Claude Hury, 76 ans aujourd'hui, se souvient de la perquisition menée chez elle par les policiers, il y a six ans : "A 6 heures du matin, on frappe assez fortement à la porte. Je mets une robe de chambre rapidement et puis je vais ouvrir : 'Qu'est-ce qu'il se passe ?' Et là, je vois entrer une personne, deux personnes, trois personnes... Jusqu'à neuf."

"On n'est pas des trafiquants"

130 perquisitions similaires partout en France, en majorité chez des personnes âgées. Les policiers cherchent du penthiobarbital : "C'est létal, c'est ce qui est utilisé aujourd'hui dans tous les pays où il y a une loi sur la fin de vie. En deux minutes vous vous endormez et un quart d'heure après votre cœur est arrêté. Vous mourrez dans votre sommeil." Les enquêteurs ne trouvent pas ce produit chez Claude Hury : "On n'a jamais rien vendu, ni rien acheté donc on n'est pas des trafiquants."

"Une criminelle, elle tue les gens. Nous, on ne tue pas."

Claude Hury, prévenue

à franceinfo

Claude Hury, soixante-huitarde, se définit en revanche comme une militante. Au Planning familial longtemps, elle a ensuite cofondé l'association "Ultime Liberté" pour le droit à mourir quand on veut, le droit d'anticiper sa mort, rappelant que c'est déjà une réalité : il y a 3 000 suicides de personnes âgées par an. "Il faudrait que chaque individu puisse choisir la solution qui lui convient", dit-elle.
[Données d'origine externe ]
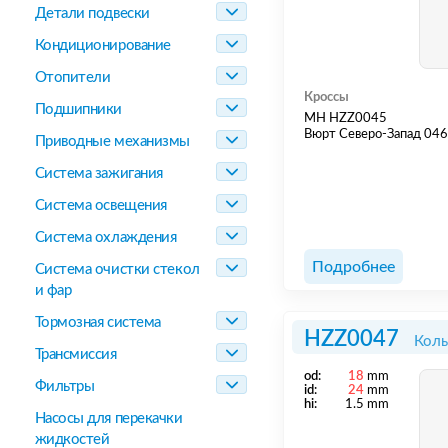
Детали подвески
Кондиционирование
Отопители
Кроссы
Подшипники
MH HZZ0045
Вюрт Северо-Запад 04
Приводные механизмы
Система зажигания
Система освещения
Система охлаждения
Подробнее
Система очистки стекол
и фар
Тормозная система
HZZ0047
Коль
Трансмиссия
od:
18
mm
Фильтры
id:
24
mm
hi:
1.5 mm
Насосы для перекачки
жидкостей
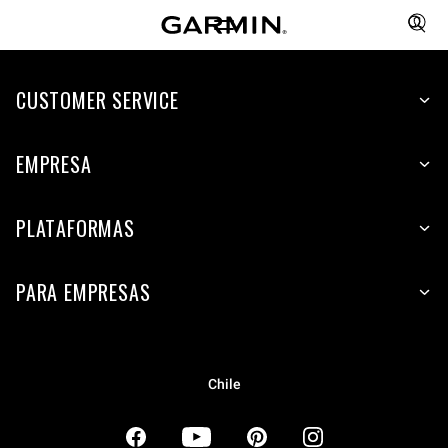
CUSTOMER SERVICE
EMPRESA
PLATAFORMAS
PARA EMPRESAS
Chile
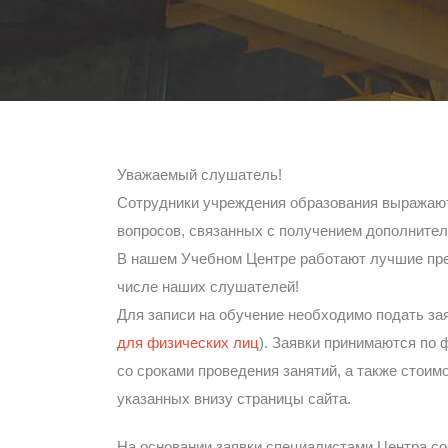
Уважаемый слушатель!
Сотрудники учреждения образования выражают
вопросов, связанных с получением дополнител
В нашем Учебном Центре работают лучшие пре
числе наших слушателей!
Для записи на обучение необходимо подать зая
для физических лиц
). Заявки принимаются по 
со сроками проведения занятий, а также стои
указанных внизу страницы сайта.
На основании заявки специалистами Центра со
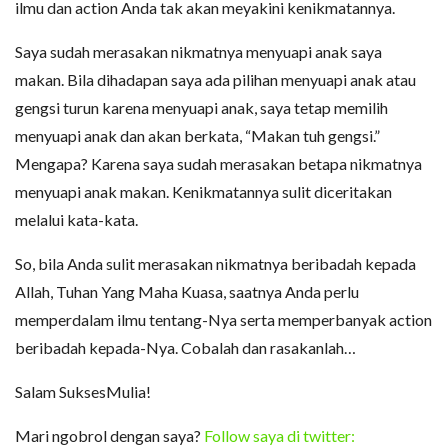
ilmu dan action Anda tak akan meyakini kenikmatannya.
Saya sudah merasakan nikmatnya menyuapi anak saya
makan. Bila dihadapan saya ada pilihan menyuapi anak atau
gengsi turun karena menyuapi anak, saya tetap memilih
menyuapi anak dan akan berkata, “Makan tuh gengsi.”
Mengapa? Karena saya sudah merasakan betapa nikmatnya
menyuapi anak makan. Kenikmatannya sulit diceritakan
melalui kata-kata.
So, bila Anda sulit merasakan nikmatnya beribadah kepada
Allah, Tuhan Yang Maha Kuasa, saatnya Anda perlu
memperdalam ilmu tentang-Nya serta memperbanyak action
beribadah kepada-Nya. Cobalah dan rasakanlah…
Salam SuksesMulia!
Mari ngobrol dengan saya?
Follow saya di twitter:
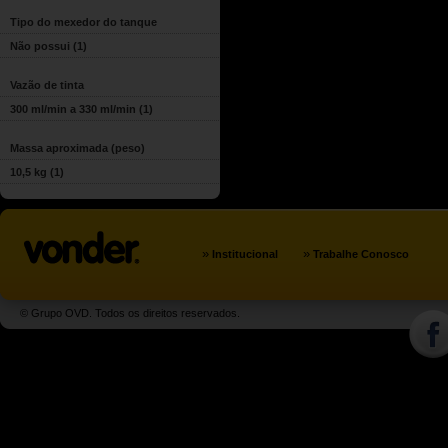
Tipo do mexedor do tanque
Não possui
(1)
Vazão de tinta
300 ml/min a 330 ml/min
(1)
Massa aproximada (peso)
10,5 kg
(1)
»
»
Institucional
Trabalhe Conosco
© Grupo OVD. Todos os direitos reservados.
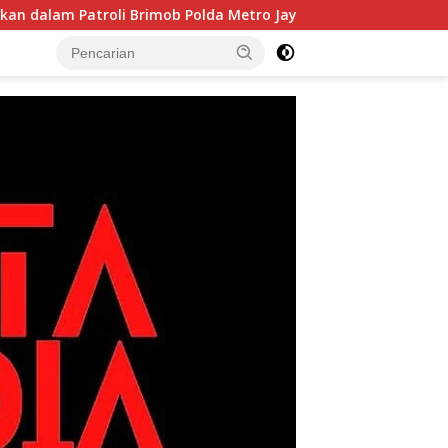
oli Brimob Polda Metro Jaya
Bukan Sekadar Latihan! 50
"En France, pour avancer il faut des procès"

Claude Hury reconnaît avoir donné des explications à des adhérents de l'association pour commander du produit létal au Mexique et avoir épaulé des personnes âgées pas très à l'aise avec internet à en commander. Et elle assume : "Enfait, on est un petit peu dans la désobéissance civile. Il n'y a pas de loi." Elle souhaite même faire une tribune de ce procès : "Enfin, ça va être mis sur la place publique et en France, pour avancer il faut des procès. Rappelez-vous l'avortement, il y a eu le procès Bobigny." Bernard Senet, un autre prévenu, médecin, se dit "très tranquille", auprès de France Inter.
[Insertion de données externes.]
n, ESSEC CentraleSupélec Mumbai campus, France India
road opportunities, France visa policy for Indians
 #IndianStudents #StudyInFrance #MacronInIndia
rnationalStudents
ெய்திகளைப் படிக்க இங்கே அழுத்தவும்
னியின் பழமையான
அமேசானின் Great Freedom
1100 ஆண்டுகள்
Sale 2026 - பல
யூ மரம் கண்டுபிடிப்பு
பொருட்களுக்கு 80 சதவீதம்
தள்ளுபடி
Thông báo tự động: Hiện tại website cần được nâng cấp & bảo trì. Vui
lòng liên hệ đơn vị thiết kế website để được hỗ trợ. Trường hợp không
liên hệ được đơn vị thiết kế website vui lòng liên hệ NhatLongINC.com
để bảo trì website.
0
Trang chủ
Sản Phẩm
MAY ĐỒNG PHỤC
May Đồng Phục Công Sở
"Je dors très bien, je n'ai pas peur de la justice, je pense qu'ils vont comprendre"

Bernard Senet, prévenu

à France Inter

Celui qui se définit comme un "médecin de famille" et qui milite depuis 40 ans pour l'aide à mourir, estime avoir pratiqué une soixantaine d'euthanasies dans sa carrière."Très souvent, quand j'en parle, j'ai des collègues qui me disent qu'ils ont accompagné eux aussi", affirme-t-il, regrettant une "hypocrisie énorme" sur ce sujet. "Vous accompagnez des gens pendant des années, des maladies évolutives. Et au moment où ça ne va pas, on ne va pas leur lâcher la main en leur disant 'débrouille-toi'. C'est impossible", affirme-t-il.